Turkish President Recep Tayyip Erdogan said on Sunday a suicide bomber aged between 12 and 14 was responsible for the attack on a wedding in the Turkish city of Gaziantep that killed at least 50.
“The explosion was the result of a suicide bomber aged between 12 and 14 who either detonated (the bomb) or others detonated it,” Erdogan said during a press conference from Istanbul. He repeated his assertion that initial information suggested the attack was perpetrated by the Islamic State group.
At least 50 people were killed and 94 wounded when a suicide bomber targeted a wedding celebration in Gaziantep on Saturday.
“The number of those killed in the terrorist bombings is, as of today, 50,” the office of governor Ali Yerlikaya said in a statement, raising a previous toll of 30.
A Turkish prosecutor told AFP that remains of a suicide vest was found at the bomb site where the attack took place.
Ambulances raced to the scene and video footage from broadcaster CNN Turk showed police and emergency services workers rushing through packed streets in the city.
The attack appeared to have hit when a large group of people from a wedding party took to the streets in celebration, security sources said.
“We wish God’s mercy for those who have lost their lives in this cruel attack, and for the injured a quick recovery,” the Gaziantep provincial governor’s office said in a statement, confirming the death toll.
“We strongly condemn this cruel terror attack and those carrying it out.”
Mahmut Togrul, a member of parliament for Gaziantep from Turkey’s pro-Kurdish Peoples’ Democratic Party, told Reuters it was a Kurdish wedding. IS has been blamed for suicide bombings on Kurdish gatherings in the past.
Three suspected IS suicide bombers killed 44 people at Istanbul’s main airport in June, at that time the deadliest in a string of attacks in Turkey this year.
Violence flared up again this past week in the largely Kurdish southeast, with bomb attacks leaving 10 people dead in separate attacks, mostly police and soldiers, in an escalation that officials blamed on Kurdish PKK militants.
Turkey’s restive southeast has been hit by a wave of violence since the collapse of a more than two-year ceasefire with the PKK in July last year. The PKK has since carried out dozens of attacks on police and military posts in the largely Kurdish region.
“The aim of terror is to scare the people, but we will not allow this,” said Deputy Prime Minister Mehmet Simsek, who represents Gaziantep in the Turkish parliament.

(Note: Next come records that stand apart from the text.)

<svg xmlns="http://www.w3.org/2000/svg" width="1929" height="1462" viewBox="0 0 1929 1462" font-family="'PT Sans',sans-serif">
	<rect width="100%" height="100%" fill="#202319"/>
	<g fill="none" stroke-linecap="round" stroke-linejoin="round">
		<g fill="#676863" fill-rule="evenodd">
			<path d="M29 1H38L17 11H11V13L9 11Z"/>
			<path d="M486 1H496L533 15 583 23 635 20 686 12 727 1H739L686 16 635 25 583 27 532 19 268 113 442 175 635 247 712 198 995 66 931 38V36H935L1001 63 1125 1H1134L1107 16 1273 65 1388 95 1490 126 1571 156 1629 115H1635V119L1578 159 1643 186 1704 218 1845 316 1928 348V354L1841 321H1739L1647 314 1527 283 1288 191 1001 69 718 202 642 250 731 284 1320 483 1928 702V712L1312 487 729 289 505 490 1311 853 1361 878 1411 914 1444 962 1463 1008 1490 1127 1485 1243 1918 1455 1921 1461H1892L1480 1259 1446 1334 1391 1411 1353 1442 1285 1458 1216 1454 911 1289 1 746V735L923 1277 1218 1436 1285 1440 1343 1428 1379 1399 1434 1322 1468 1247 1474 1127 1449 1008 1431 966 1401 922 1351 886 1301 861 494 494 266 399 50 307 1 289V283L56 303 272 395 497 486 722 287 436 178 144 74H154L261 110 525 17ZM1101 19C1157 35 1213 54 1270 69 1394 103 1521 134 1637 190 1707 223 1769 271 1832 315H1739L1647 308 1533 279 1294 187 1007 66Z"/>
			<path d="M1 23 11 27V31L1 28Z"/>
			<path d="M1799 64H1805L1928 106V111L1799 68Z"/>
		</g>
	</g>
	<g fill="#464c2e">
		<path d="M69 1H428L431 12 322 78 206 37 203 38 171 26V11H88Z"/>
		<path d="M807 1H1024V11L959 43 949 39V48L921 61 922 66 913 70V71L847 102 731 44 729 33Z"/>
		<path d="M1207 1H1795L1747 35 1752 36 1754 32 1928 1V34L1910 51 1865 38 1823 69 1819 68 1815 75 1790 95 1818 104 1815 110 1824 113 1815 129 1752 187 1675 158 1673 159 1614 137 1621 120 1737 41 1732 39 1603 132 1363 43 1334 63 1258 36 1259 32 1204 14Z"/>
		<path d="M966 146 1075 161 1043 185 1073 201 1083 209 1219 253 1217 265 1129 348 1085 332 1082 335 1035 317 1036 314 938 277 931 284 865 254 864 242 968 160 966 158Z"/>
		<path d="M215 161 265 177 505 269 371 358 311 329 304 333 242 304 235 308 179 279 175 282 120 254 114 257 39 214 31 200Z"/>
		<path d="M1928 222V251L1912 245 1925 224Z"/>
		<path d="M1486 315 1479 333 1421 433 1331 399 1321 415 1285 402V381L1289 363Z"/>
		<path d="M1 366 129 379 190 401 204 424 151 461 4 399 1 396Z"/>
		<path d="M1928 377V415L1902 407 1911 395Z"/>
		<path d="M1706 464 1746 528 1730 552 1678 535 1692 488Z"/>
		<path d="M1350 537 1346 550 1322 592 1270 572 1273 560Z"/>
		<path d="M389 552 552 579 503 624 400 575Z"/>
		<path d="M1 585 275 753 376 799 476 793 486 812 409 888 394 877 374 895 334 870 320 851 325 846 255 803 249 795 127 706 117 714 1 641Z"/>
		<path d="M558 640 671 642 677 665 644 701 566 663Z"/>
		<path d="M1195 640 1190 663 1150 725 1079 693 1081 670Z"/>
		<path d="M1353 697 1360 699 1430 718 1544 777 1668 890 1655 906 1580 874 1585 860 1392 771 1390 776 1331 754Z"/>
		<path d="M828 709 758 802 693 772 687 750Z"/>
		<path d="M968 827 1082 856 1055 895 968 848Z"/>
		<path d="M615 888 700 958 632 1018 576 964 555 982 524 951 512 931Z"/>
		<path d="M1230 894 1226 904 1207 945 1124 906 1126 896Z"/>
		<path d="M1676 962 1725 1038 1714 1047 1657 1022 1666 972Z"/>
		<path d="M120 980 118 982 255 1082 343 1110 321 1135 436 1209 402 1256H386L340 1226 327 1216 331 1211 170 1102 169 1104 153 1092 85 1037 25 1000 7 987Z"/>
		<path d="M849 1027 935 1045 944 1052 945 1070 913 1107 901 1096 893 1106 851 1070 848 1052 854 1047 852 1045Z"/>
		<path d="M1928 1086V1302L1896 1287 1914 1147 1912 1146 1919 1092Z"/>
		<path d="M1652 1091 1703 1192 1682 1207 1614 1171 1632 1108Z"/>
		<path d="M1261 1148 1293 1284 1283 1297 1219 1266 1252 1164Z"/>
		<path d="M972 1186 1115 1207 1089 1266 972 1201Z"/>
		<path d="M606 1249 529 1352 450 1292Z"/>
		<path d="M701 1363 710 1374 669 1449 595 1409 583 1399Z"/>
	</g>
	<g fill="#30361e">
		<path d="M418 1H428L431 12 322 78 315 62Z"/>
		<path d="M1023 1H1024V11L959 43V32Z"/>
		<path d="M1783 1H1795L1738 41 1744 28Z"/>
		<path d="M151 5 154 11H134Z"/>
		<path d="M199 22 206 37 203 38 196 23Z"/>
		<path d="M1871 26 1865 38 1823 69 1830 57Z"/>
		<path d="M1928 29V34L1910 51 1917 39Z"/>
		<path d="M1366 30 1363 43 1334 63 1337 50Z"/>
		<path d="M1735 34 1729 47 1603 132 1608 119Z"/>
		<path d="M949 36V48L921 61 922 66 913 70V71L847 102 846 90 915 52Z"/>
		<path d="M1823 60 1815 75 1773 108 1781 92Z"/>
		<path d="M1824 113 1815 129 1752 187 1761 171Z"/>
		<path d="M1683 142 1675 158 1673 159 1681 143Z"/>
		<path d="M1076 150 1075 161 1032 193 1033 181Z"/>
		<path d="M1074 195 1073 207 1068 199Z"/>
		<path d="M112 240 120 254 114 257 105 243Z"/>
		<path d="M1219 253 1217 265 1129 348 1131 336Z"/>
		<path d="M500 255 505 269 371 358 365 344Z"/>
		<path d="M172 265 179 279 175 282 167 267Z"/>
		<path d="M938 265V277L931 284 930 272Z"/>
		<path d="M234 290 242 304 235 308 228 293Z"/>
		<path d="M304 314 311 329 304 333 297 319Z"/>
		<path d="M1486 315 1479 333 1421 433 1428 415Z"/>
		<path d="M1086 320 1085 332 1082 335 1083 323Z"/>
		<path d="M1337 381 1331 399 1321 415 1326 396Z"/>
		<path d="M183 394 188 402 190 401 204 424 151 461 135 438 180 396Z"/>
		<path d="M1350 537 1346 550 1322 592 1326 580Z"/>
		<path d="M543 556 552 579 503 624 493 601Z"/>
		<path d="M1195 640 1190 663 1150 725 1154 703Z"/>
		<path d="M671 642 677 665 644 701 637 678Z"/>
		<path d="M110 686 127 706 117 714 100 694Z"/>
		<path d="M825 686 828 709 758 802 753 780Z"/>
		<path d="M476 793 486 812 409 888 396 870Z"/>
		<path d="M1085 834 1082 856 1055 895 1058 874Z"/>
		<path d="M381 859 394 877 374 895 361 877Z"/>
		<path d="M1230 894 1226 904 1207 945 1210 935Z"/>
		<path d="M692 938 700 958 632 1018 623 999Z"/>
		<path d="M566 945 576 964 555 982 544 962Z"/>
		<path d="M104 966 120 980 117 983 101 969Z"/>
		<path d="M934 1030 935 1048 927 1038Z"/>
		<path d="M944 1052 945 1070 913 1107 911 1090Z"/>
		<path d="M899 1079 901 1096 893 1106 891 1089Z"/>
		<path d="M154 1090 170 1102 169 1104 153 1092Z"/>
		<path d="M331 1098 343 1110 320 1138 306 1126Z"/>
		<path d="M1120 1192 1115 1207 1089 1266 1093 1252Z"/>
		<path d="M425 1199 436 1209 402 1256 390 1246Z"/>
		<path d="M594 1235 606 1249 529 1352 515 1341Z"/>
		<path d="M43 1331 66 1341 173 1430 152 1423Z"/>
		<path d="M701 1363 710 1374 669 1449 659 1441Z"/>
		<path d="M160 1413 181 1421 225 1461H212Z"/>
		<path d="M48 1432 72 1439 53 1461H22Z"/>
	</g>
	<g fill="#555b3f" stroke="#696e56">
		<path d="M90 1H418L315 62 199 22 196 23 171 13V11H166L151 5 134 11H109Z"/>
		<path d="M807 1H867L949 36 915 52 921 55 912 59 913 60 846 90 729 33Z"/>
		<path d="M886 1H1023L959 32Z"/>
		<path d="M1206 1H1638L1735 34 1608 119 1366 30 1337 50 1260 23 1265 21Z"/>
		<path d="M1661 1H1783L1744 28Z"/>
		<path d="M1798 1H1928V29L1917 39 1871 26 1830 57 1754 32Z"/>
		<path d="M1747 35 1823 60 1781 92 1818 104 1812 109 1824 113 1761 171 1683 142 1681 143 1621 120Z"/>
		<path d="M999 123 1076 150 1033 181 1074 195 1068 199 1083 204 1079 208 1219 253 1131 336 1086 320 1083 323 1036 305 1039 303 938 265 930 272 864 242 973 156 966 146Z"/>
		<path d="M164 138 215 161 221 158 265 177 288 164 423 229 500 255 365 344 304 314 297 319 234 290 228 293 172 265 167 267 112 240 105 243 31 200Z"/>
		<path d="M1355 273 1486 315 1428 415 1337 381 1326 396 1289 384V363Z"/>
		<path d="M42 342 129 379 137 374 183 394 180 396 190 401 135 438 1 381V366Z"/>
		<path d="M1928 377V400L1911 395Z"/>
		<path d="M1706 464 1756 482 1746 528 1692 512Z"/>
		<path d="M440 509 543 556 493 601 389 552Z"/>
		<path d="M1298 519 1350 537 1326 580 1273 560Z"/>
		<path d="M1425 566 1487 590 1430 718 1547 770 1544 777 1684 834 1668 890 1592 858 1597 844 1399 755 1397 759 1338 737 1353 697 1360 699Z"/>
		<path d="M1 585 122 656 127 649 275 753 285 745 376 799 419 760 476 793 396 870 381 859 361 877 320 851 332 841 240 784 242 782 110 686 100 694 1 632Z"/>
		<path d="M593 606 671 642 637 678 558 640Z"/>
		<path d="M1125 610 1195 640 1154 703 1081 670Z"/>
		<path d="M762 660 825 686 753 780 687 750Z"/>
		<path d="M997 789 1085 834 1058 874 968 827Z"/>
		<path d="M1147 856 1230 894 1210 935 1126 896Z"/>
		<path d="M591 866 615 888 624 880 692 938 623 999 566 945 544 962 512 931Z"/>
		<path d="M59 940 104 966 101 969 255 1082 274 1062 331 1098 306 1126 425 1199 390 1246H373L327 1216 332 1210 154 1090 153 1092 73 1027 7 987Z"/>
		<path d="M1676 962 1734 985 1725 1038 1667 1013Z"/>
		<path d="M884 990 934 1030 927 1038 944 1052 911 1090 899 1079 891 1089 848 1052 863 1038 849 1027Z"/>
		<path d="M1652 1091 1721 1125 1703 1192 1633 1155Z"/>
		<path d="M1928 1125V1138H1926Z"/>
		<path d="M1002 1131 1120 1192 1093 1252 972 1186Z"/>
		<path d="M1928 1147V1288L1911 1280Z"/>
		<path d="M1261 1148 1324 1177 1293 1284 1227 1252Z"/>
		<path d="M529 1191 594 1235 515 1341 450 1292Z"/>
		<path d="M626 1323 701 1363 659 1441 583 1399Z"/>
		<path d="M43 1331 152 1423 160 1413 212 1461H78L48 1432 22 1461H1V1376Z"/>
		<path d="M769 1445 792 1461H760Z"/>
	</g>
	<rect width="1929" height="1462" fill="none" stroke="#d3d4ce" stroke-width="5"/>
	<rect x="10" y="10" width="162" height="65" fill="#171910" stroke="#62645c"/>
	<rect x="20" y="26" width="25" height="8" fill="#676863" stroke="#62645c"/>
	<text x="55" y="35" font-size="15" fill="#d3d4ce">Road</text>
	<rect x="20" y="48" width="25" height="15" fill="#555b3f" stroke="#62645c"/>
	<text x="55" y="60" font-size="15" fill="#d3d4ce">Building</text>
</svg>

“It is barbaric to attack a wedding,” he told Turkish television.
A major city lying just 60 kilometres north of the Syrian border, Gaziantep has become a major hub for Syrians fleeing the civil war in their country.
But as well as refugees and opposition activists, there have long been fears it was home to a significant militant presence.
The blast in Gaziantep came on the day Turkish Prime Minister Binali Yildirim vowed that Ankara would play a “more active” role in the next six months to solve the more than five-year long Syrian civil war.
However, Western states say Ankara has begun to move strongly against the group and seal its borders to militant traffic after attacks blamed on IS on its soil this year.